I was, again, pleasantly surprised at the mention of an emphasis in female education as part of the solution to our current predicament. I remember a television campaign in my early childhood in Ghana actively urging the population to 'send the girl child to school.' It still amazes me how much the reluctance to educate the female is still rife in large parts of Africa and the rest of the world. I do see Attenborough's rationale though, and the link between female education and empowerment and climate action and change. When societies in general have a higher purpose, when there are a greater number of opportunities and possibilities of what one can do with their life, it creates more productive members of the same society, steering the population away from mere procreation and towards more creative and useful endeavours. A study was done in Japan that showed how a rise in the standard of living reduced the average household size over time and basically stabilized its population growth. This is, basically, what we need to see in the world as a whole. A more stable population growth and size would help to stem runaway-food demand and, hopefully, manage our need to destroy more and more wild forests to create scores of monolithic farmlands or de-stabilize large marine ecosystems through overfishing practices.

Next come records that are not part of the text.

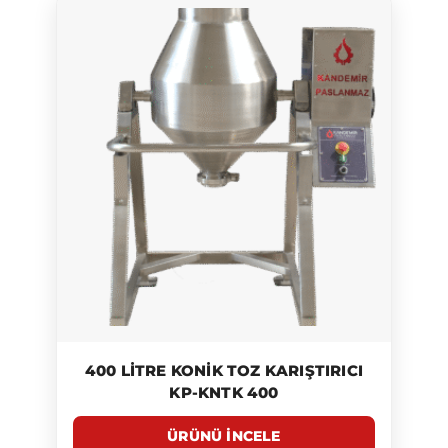
400 LITRE KONIK TOZ KARIŞTIRICI
KP-KNTK 400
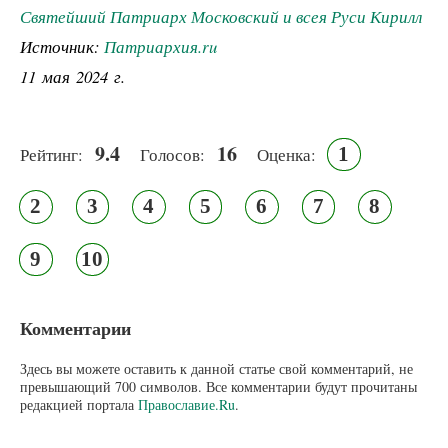
Святейший Патриарх Московский и всея Руси Кирилл
Источник:
Патриархия.ru
11 мая 2024 г.
9.4
16
1
Рейтинг:
Голосов:
Оценка:
2
3
4
5
6
7
8
9
10
Комментарии
Здесь вы можете оставить к данной статье свой комментарий, не
превышающий 700 символов. Все комментарии будут прочитаны
редакцией портала
Православие.Ru
.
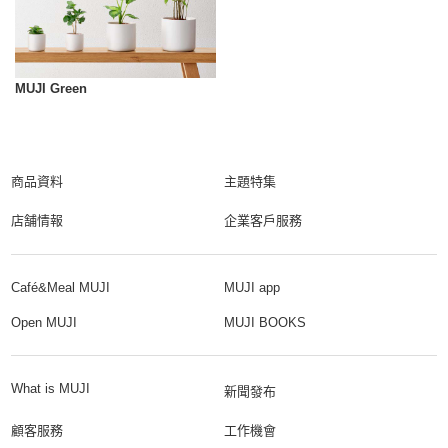
MUJI Green
商品資料
主題特集
店舗情報
企業客戶服務
Café&Meal MUJI
MUJI app
Open MUJI
MUJI BOOKS
What is MUJI
新聞發布
顧客服務
工作機會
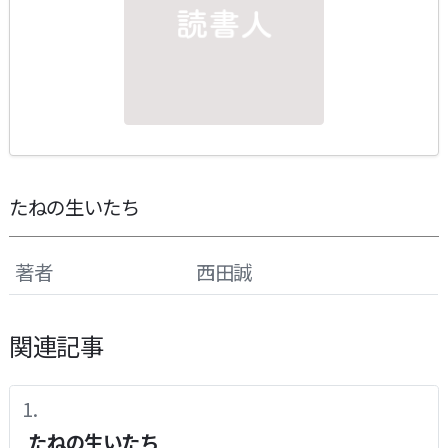
たねの生いたち
著者
西田誠
関連記事
たねの生いたち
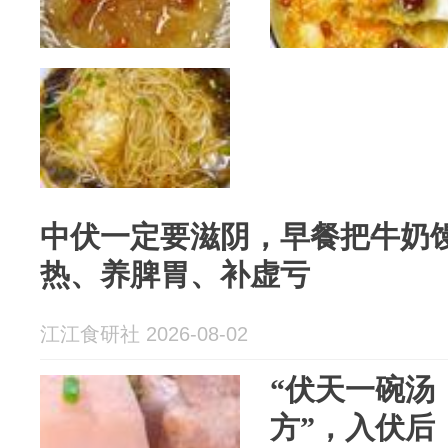
中伏一定要滋阴，早餐把牛奶
热、养脾胃、补虚亏
江江食研社 2026-08-02
“伏天一碗汤
方”，入伏后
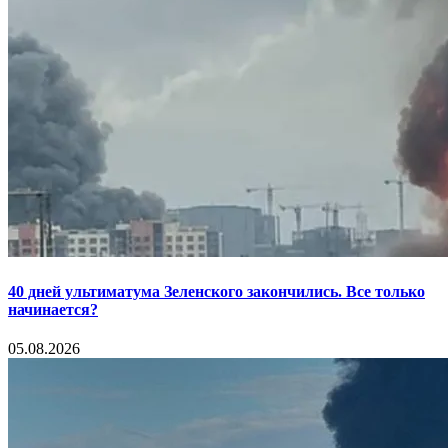
40 дней ультиматума Зеленского закончились. Все только
начинается?
05.08.2026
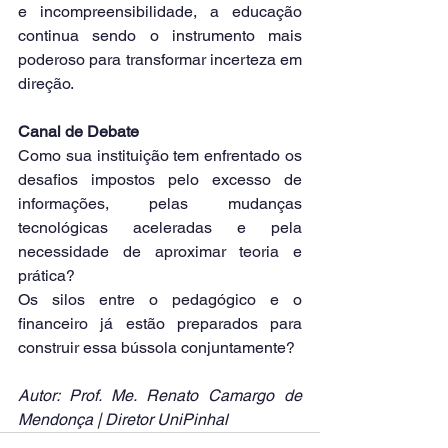
e incompreensibilidade, a educação 
continua sendo o instrumento mais 
poderoso para transformar incerteza em 
direção.
Canal de Debate
Como sua instituição tem enfrentado os 
desafios impostos pelo excesso de 
informações, pelas mudanças 
tecnológicas aceleradas e pela 
necessidade de aproximar teoria e 
prática?
Os silos entre o pedagógico e o 
financeiro já estão preparados para 
construir essa bússola conjuntamente?
Autor: Prof. Me. Renato Camargo de 
Mendonça | Diretor UniPinhal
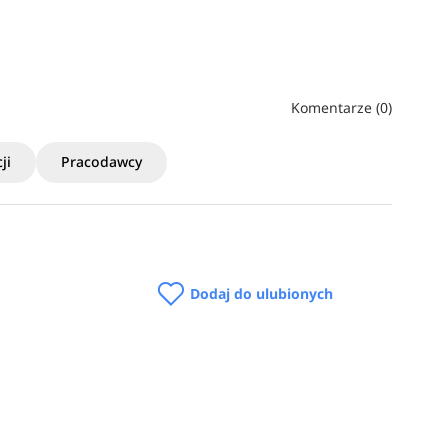
Komentarze (0)
ji
Pracodawcy
Dodaj do ulubionych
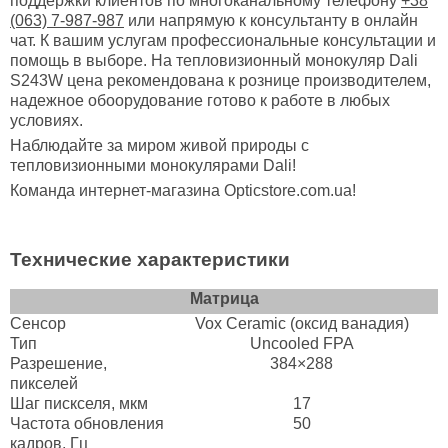
поддержки клиентов по многоканальному телефону
+38
(063) 7-987-987
или напрямую к консультанту в онлайн
чат. К вашим услугам профессиональные консультации и
помощь в выборе. На тепловизионный монокуляр Dali
S243W цена рекомендована к рознице производителем,
надежное обоорудование готово к работе в любых
условиях.
Наблюдайте за миром живой природы с
тепловизионными монокулярами Dali!
Команда интернет-магазина Opticstore.com.ua!
Технические характеристики
Матрица
Сенсор
Vox Ceramic (оксид ванадия)
Тип
Uncooled FPA
Разрешение,
384×288
пикселей
Шаг пискселя, мкм
17
Частота обновления
50
кадров, Гц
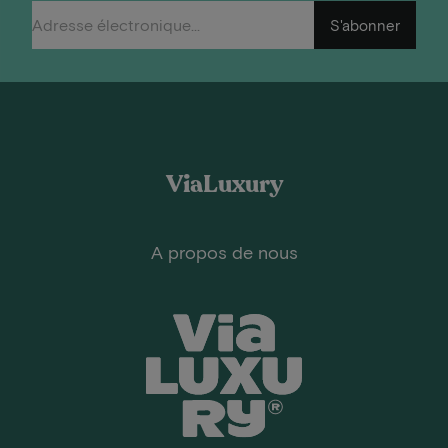
S'abonner
ViaLuxury
A propos de nous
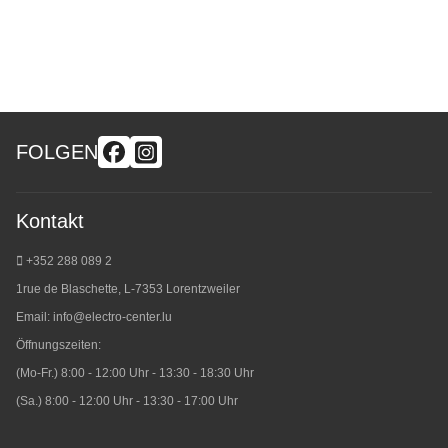
FOLGEN
Kontakt
+352 288 089 2
1rue de Blaschette, L-7353 Lorentzweiler
Email:
info@electro-center.lu
Öffnungszeiten:
(Mo-Fr.) 8:00 - 12:00 Uhr - 13:30 - 18:30 Uhr
(Sa.) 8:00 - 12:00 Uhr - 13:30 - 17:00 Uhr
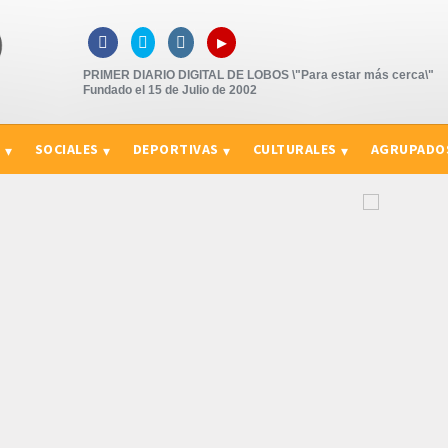
▸



PRIMER DIARIO DIGITAL DE LOBOS \"Para estar más cerca\"
Fundado el 15 de Julio de 2002
S
SOCIALES
DEPORTIVAS
CULTURALES
AGRUPADO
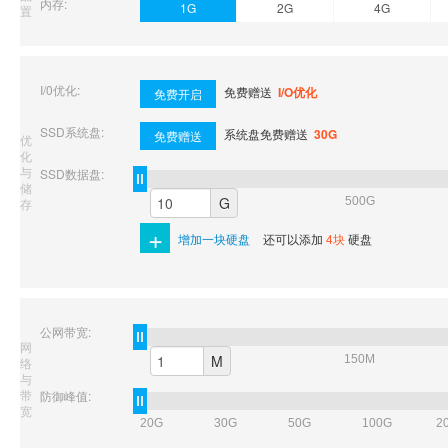
内存:
1G
2G
4G
置
虚拟主机
企业邮箱
I/0优化:
免费赠送
I/O优化
免费开启
SSL证书
SSD系统盘:
系统盘免费赠送
30G
免费赠送
优
云主机
化
与
SSD数据盘:
储
客服中心
G
500G
存
+
企业文化
增加一块硬盘
还可以添加
4块
硬盘
公网带宽:
网
M
150M
络
与
带
防御峰值:
宽
20G
30G
50G
100G
2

Granted this all sounds like so much to take in, one can hardly quite know where to start to individually support the vision for a brighter and more sustainable future. Once again, there are little things we can do. This might be a hard one, but....eating a more plant-based diet will help to curb the demand for large meats which usually entails the decimation of large mammals that are fading more and more into obscurity ultimately eliminating the vital role they also play in our environment. Also, as the price for solar energy continues to fall, we might want to think forwards to investing in that technology for meeting our dream house goals. The next one is one I am ashamed to say I have faltered on - recycling. I regressed from being quite diligent in an environment, during my college years in the US, which fostered the practice by providing differentiated receptacles for plastics, paper and other kinds of waste, to now not really thinking twice about throwing my half-eaten cake into the same singular bin as my empty disposable water bottle. We all need this reminder, however, and if you're like me and have stumbled, there's still time to turn things around. We just need to remember the 3 Rs - reduce, reuse, recycle! Little acts like this, ultimately, will help us create the world we really want to see and make us remember that we should not only be 'takers', but 'givers' in this circle of life.